> **PROBLEM TO SOLVE**
Starting at the first line of the listing below, repeat each line exactly until you have repeated the one containing "middle mcp: (83, 298)"; skip the pictures.
[Start of Attachment]
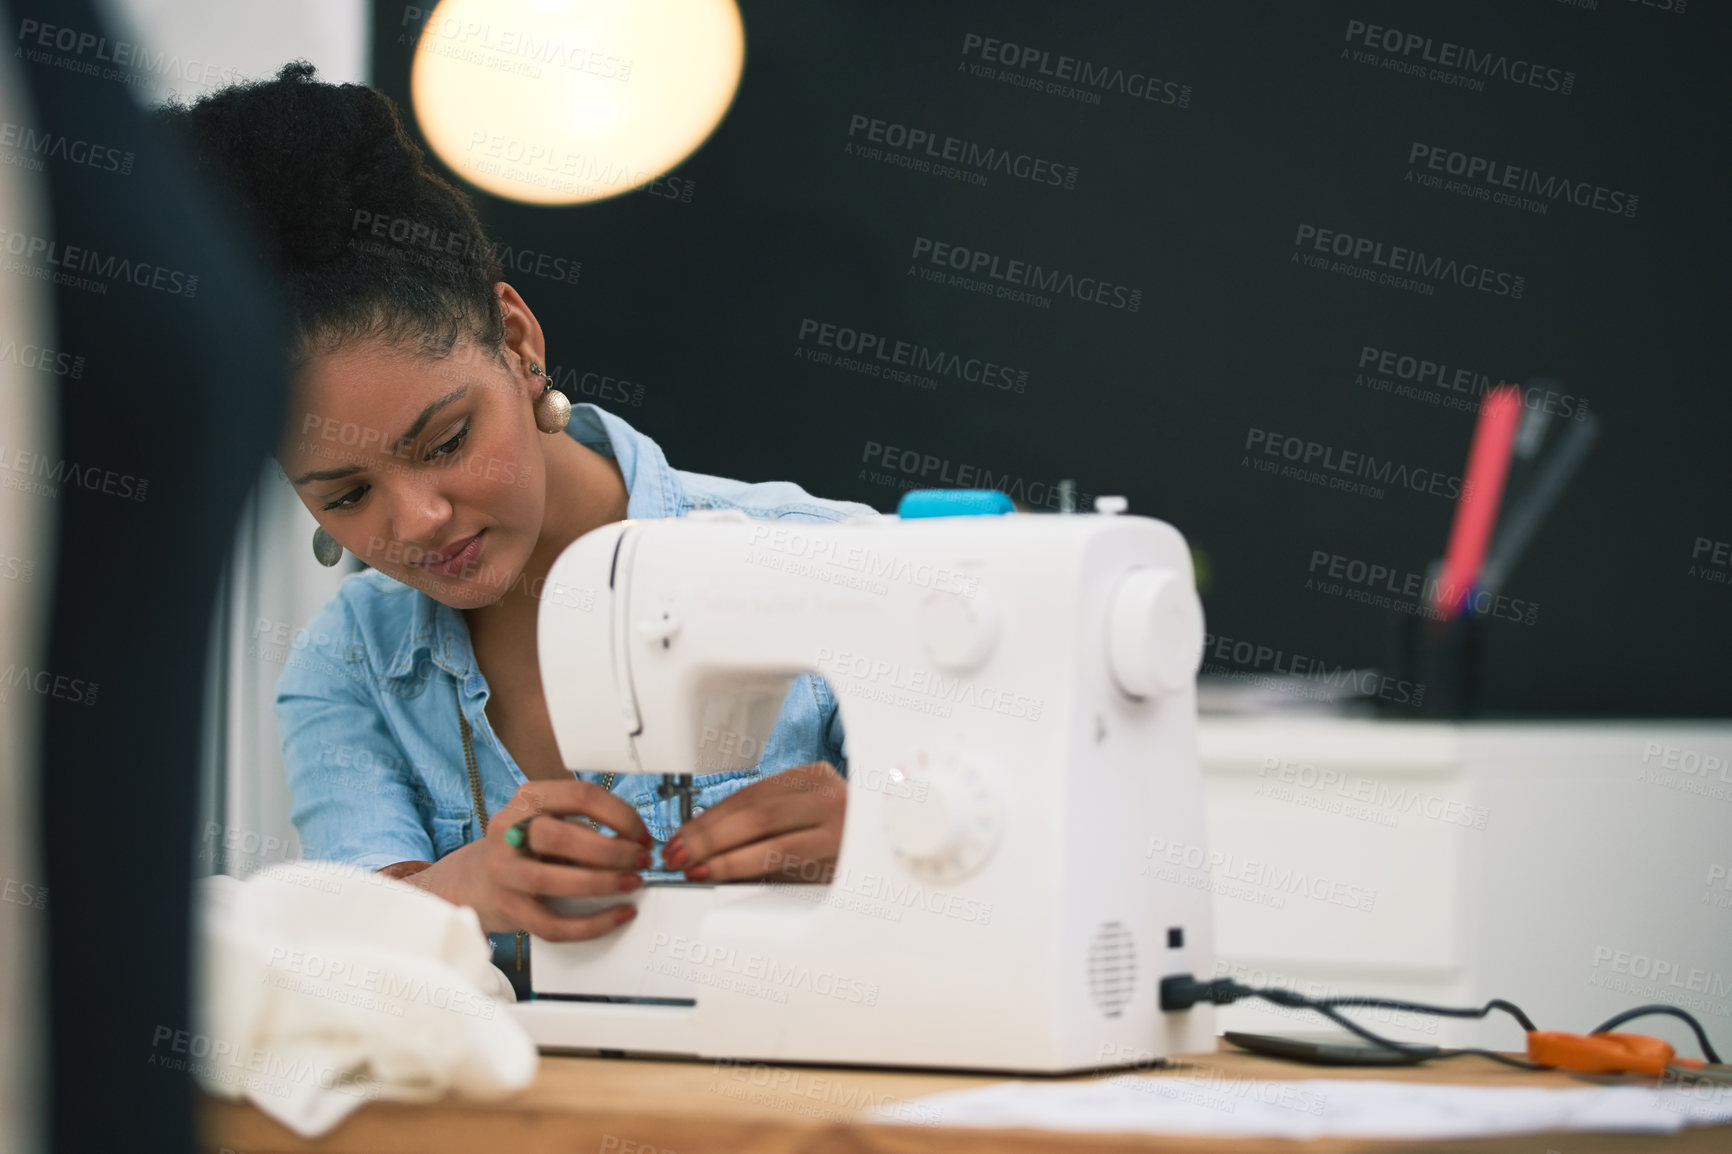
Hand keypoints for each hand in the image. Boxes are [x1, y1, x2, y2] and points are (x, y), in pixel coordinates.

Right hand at [413, 779, 655, 940]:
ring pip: (552, 881)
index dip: (620, 815)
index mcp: (528, 799)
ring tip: (632, 883)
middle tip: (641, 860)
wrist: (475, 881)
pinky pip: (552, 924)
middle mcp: (510, 831)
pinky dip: (592, 924)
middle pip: (561, 837)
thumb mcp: (549, 820)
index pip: (579, 795)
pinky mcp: (508, 908)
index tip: (641, 834)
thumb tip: (635, 841)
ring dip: (602, 883)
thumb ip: (584, 825)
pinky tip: (619, 914)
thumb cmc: (525, 848)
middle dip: (612, 850)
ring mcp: (504, 871)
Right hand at [661, 761, 845, 883]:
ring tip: (678, 844)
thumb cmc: (846, 862)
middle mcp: (830, 801)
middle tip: (676, 857)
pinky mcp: (803, 770)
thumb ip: (769, 876)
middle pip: (758, 816)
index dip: (732, 863)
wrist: (874, 827)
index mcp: (840, 835)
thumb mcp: (816, 880)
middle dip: (709, 840)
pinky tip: (698, 824)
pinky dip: (721, 808)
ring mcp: (817, 780)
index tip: (699, 874)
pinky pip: (752, 788)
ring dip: (706, 823)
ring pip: (748, 798)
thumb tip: (714, 879)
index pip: (777, 848)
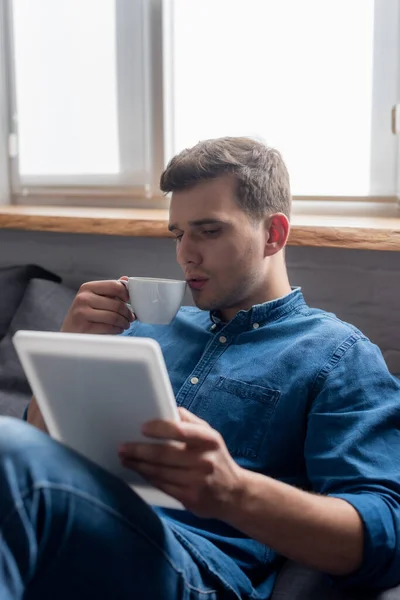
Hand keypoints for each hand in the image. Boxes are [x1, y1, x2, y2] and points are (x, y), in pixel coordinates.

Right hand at [61, 277, 133, 333]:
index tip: (130, 301)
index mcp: (87, 288)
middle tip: (131, 317)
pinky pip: (109, 328)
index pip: (114, 286)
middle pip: (116, 304)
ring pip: (114, 317)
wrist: (68, 332)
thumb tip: (126, 279)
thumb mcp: (93, 298)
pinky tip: (118, 329)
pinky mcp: (84, 328)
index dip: (126, 294)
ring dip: (124, 322)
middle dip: (128, 312)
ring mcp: (82, 313)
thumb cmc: (83, 314)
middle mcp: (83, 298)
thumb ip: (109, 289)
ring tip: (125, 324)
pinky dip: (117, 329)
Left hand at [118, 407, 244, 518]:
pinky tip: (140, 471)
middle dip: (139, 451)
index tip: (143, 427)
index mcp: (209, 440)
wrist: (234, 494)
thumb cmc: (216, 458)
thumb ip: (190, 421)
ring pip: (160, 472)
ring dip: (139, 465)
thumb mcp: (210, 435)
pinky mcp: (190, 498)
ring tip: (126, 459)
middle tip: (123, 448)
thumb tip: (167, 409)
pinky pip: (163, 486)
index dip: (160, 428)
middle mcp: (204, 460)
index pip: (181, 431)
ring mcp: (197, 481)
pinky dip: (148, 478)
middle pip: (165, 454)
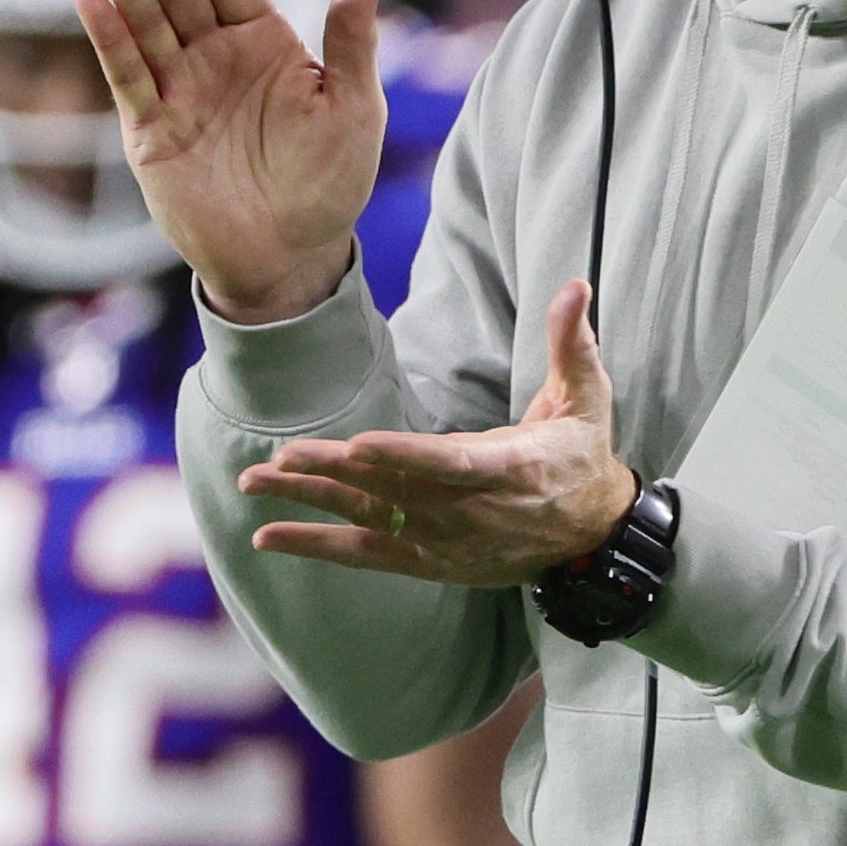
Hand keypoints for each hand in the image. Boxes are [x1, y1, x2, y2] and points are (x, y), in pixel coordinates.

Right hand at [76, 0, 385, 324]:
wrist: (290, 256)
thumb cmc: (330, 181)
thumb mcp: (352, 106)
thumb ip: (351, 38)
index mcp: (268, 44)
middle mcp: (218, 59)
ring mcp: (181, 91)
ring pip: (146, 25)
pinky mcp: (151, 128)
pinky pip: (127, 75)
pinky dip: (109, 39)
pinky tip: (90, 1)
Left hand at [238, 280, 636, 587]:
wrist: (591, 534)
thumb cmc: (582, 454)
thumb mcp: (588, 397)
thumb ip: (573, 343)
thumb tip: (575, 285)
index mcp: (511, 468)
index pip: (449, 465)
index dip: (403, 456)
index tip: (358, 444)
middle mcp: (473, 512)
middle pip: (394, 492)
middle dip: (334, 473)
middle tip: (280, 456)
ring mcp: (448, 542)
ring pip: (370, 521)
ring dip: (311, 503)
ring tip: (255, 483)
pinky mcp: (431, 561)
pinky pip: (366, 556)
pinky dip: (317, 547)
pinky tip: (268, 537)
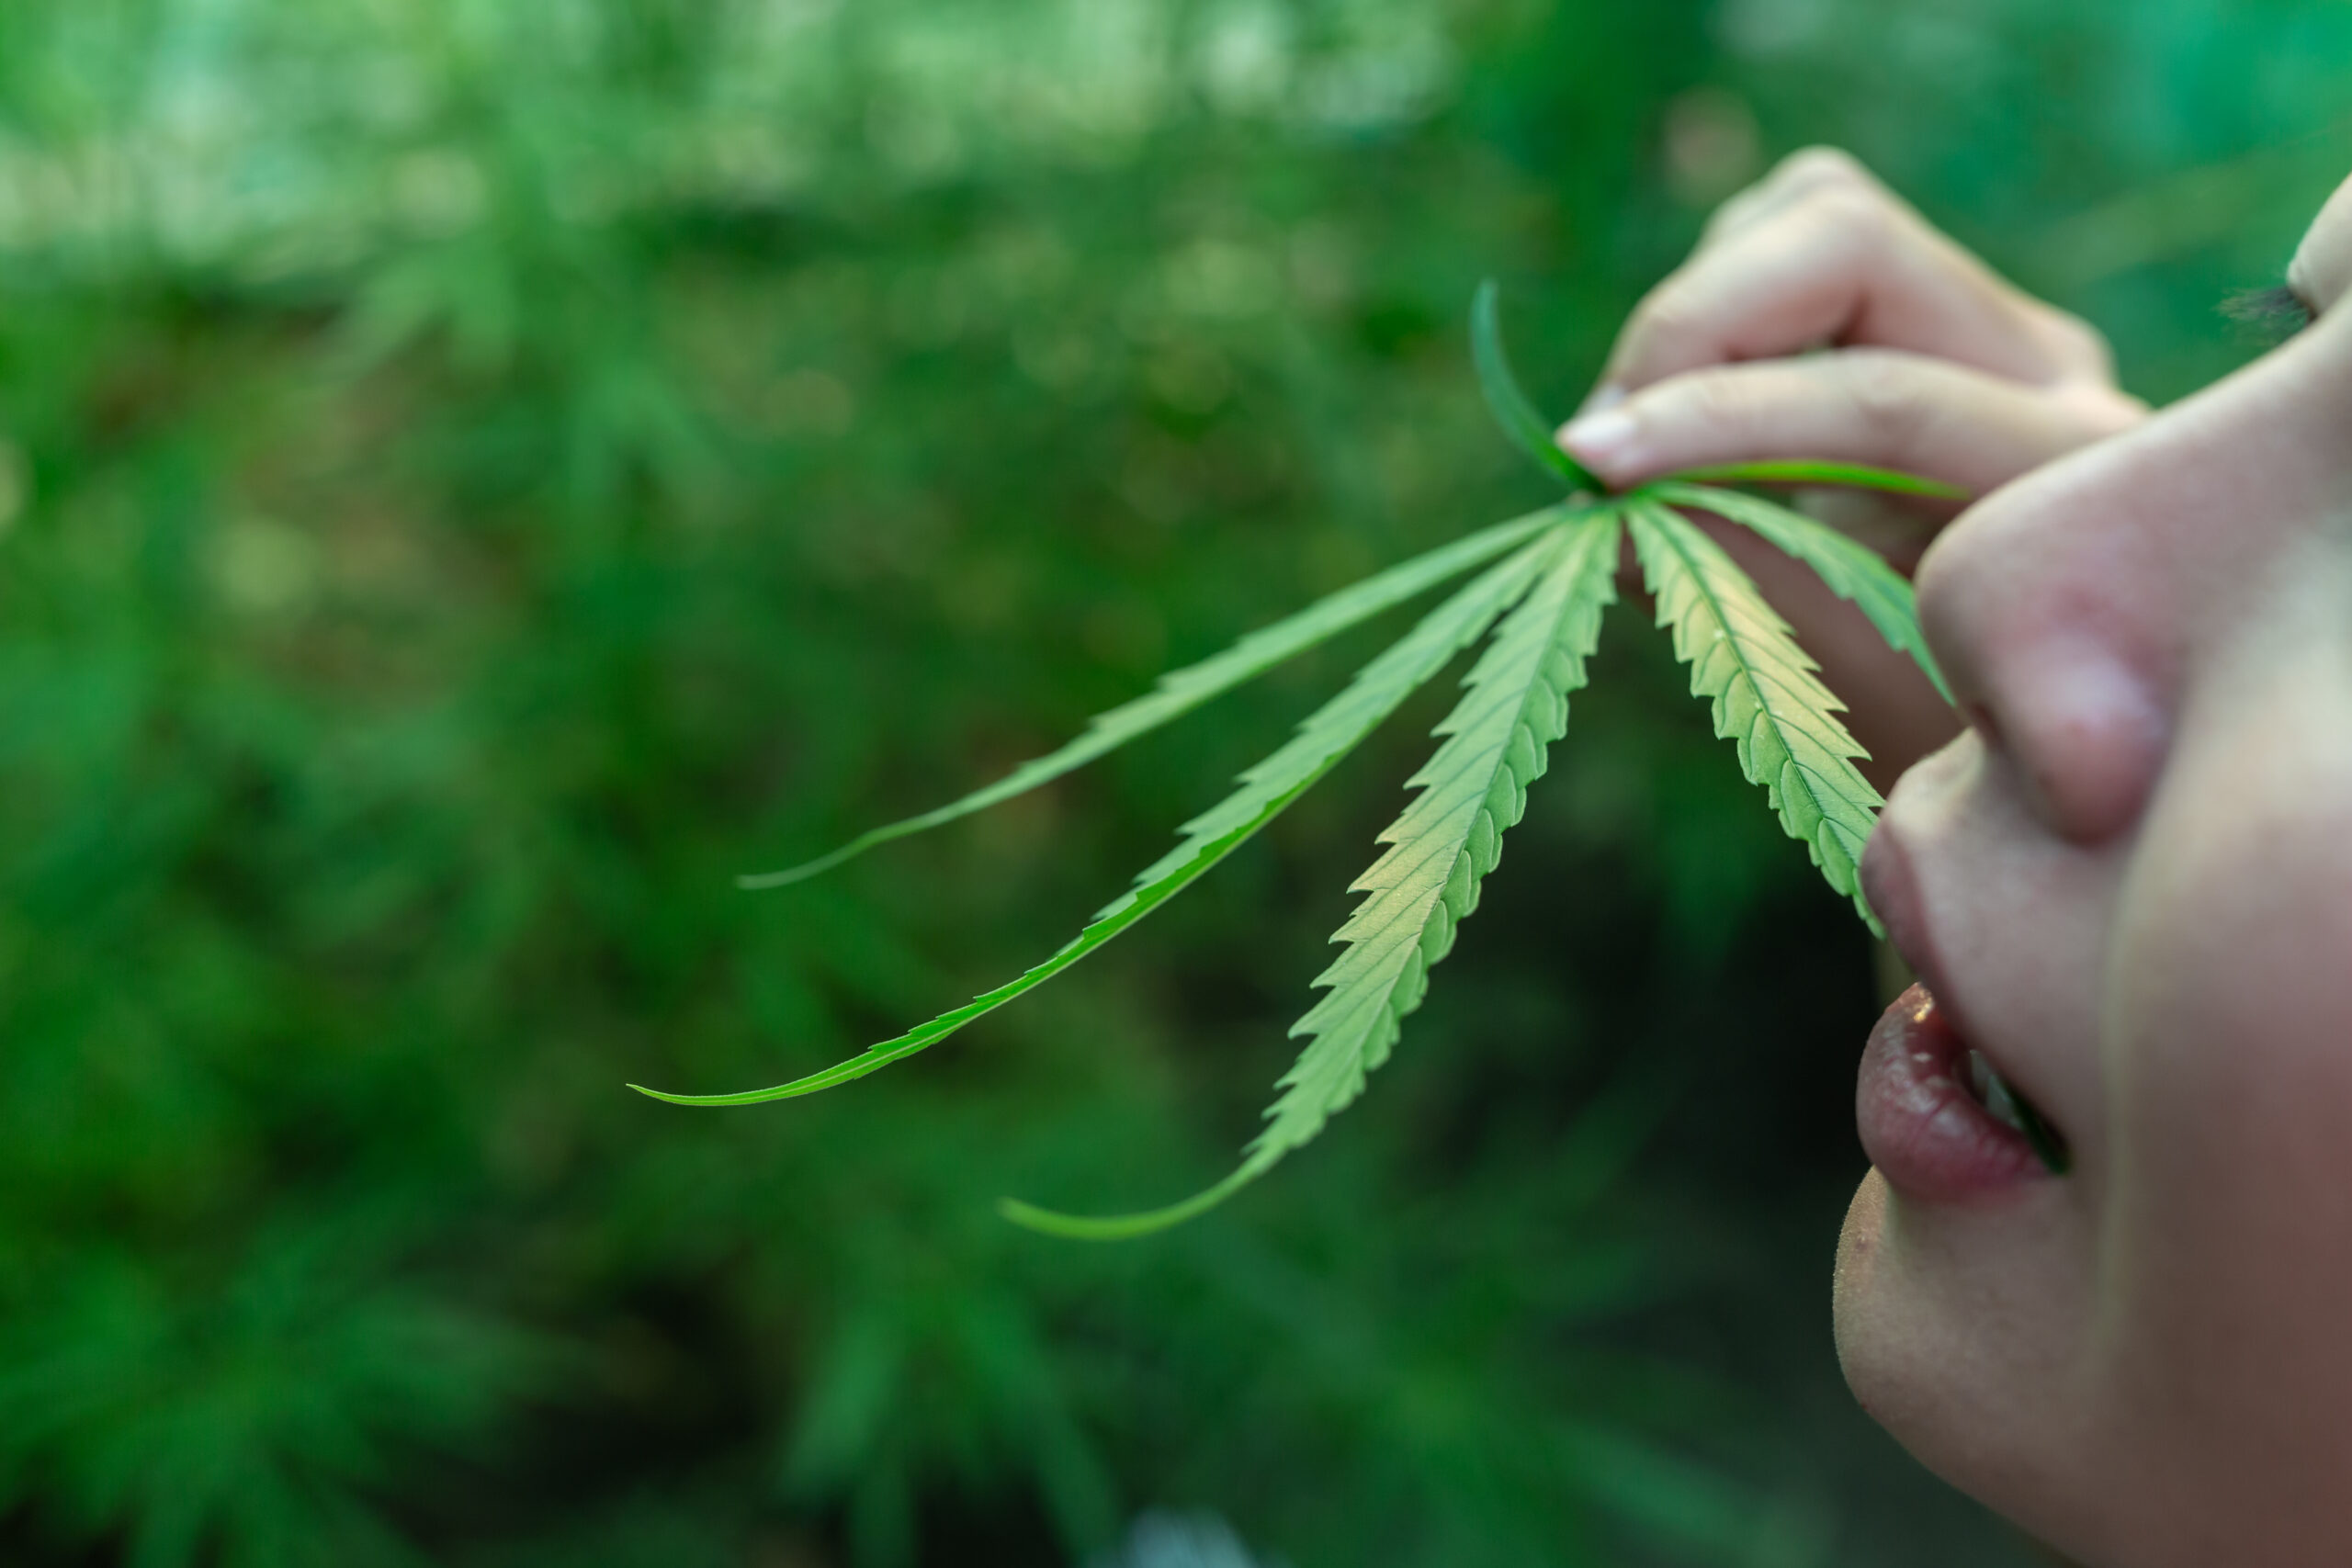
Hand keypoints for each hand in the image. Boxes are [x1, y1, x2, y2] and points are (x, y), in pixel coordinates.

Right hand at [1560, 148, 2146, 782]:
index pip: (1878, 397)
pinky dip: (1703, 327)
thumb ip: (1746, 590)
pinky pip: (1786, 253)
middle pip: (1843, 231)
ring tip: (1634, 446)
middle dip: (1691, 323)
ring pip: (1808, 215)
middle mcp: (2047, 365)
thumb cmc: (1940, 749)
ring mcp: (1986, 326)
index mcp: (2064, 473)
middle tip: (1600, 447)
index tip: (1587, 468)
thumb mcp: (1851, 702)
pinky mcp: (1917, 317)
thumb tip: (1611, 510)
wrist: (2017, 740)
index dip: (1712, 423)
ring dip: (1692, 318)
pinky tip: (1673, 430)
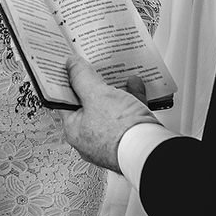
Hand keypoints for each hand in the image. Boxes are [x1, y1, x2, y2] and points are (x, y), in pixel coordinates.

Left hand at [62, 56, 159, 171]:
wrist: (151, 150)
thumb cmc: (120, 130)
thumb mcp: (96, 95)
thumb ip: (81, 77)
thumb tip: (71, 65)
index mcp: (74, 130)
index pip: (64, 101)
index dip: (66, 82)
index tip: (69, 67)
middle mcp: (91, 138)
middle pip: (88, 105)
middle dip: (93, 85)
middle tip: (93, 68)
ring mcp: (112, 139)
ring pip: (110, 109)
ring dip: (114, 90)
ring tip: (115, 73)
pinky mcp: (130, 138)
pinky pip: (128, 115)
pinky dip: (131, 98)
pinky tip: (134, 84)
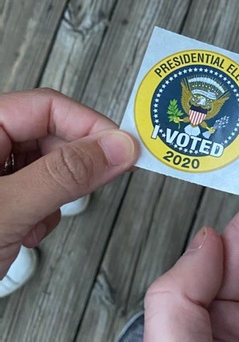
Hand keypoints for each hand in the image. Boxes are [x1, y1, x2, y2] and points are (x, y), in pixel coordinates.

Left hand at [0, 88, 137, 277]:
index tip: (124, 151)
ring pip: (47, 169)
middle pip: (49, 136)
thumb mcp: (7, 209)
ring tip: (33, 223)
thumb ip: (67, 174)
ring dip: (53, 198)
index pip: (47, 107)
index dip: (89, 126)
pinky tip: (23, 234)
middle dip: (69, 169)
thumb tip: (118, 147)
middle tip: (85, 191)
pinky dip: (40, 215)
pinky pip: (36, 194)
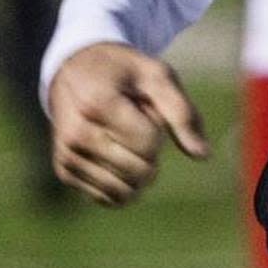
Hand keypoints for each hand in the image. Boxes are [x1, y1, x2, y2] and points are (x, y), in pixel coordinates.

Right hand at [48, 42, 209, 206]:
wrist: (74, 69)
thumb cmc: (123, 72)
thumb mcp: (157, 76)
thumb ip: (182, 113)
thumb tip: (203, 155)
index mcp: (99, 104)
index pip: (148, 144)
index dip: (158, 130)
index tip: (143, 108)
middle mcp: (77, 134)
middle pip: (138, 171)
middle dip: (151, 153)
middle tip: (135, 123)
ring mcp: (67, 156)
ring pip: (123, 191)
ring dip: (138, 171)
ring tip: (125, 139)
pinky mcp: (64, 172)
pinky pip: (107, 198)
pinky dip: (123, 183)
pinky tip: (115, 155)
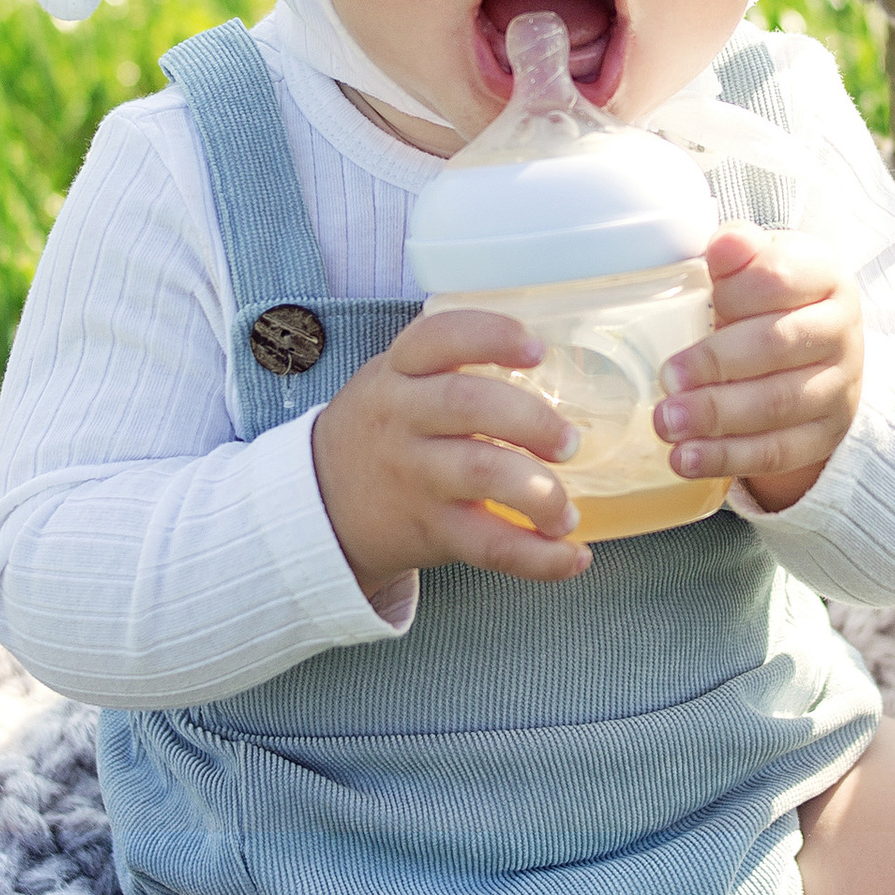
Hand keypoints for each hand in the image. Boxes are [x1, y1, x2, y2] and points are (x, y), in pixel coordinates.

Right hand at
[End of Attachment]
> **ANSWER SPACE**
Hand keypoints for each hand in the image. Boxes are [x1, y1, x2, y2] and points are (x, y), in pixel coordinates.

Right hand at [413, 779, 655, 940]:
ring pip: (552, 881)
index dip: (620, 815)
index mcp: (528, 799)
ring tip: (632, 883)
middle tip: (641, 860)
wrist: (475, 881)
pinky pip: (552, 924)
middle mcp: (510, 831)
pinky dip: (592, 924)
middle pip: (561, 837)
thumb mcp: (549, 820)
index pip: (579, 795)
pinky mcp: (508, 908)
index tip: (641, 834)
thumb tip: (635, 841)
ring dip: (602, 883)
thumb ip: (584, 825)
pinky tip: (619, 914)
thumb cmc: (525, 848)
middle dip: (612, 850)
ring mcp: (504, 871)
Right hand at [661, 761, 845, 883]:
ring tip: (678, 844)
thumb cmc: (846, 862)
middle mcp: (830, 801)
middle tip: (676, 857)
pinky mcp: (803, 770)
thumb ip: (769, 876)
middle pip: (758, 816)
index dip: (732, 863)
wrist: (874, 827)
index mcp: (840, 835)
thumb mcp: (816, 880)
middle dip: (709, 840)
pinky tip: (698, 824)
pinky dip: (721, 808)
ring mcp: (817, 780)
index tip: (699, 874)
pinky pip: (752, 788)
ring dip: (706, 823)
ring pip: (748, 798)
thumb tip: (714, 879)
index pip: (777, 848)
Hand keypoints for each hand in the image. Boxes are [x1, y1, x2, y2] and points are (x, y), in pixel coordinates.

Right hand at [61, 277, 133, 333]:
index tip: (130, 301)
index mcp: (87, 288)
middle tip: (131, 317)
pinky pip: (109, 328)
index pip: (114, 286)
middle pip: (116, 304)
ring pip: (114, 317)
wrist: (68, 332)
thumb tip: (126, 279)
thumb mcp: (93, 298)
pinky tip: (118, 329)
pinky mcp: (84, 328)
index dip: (126, 294)
ring dip: (124, 322)
middle dip: (128, 312)
ring mcp: (82, 313)
thumb cmc: (83, 314)
middle mcp: (83, 298)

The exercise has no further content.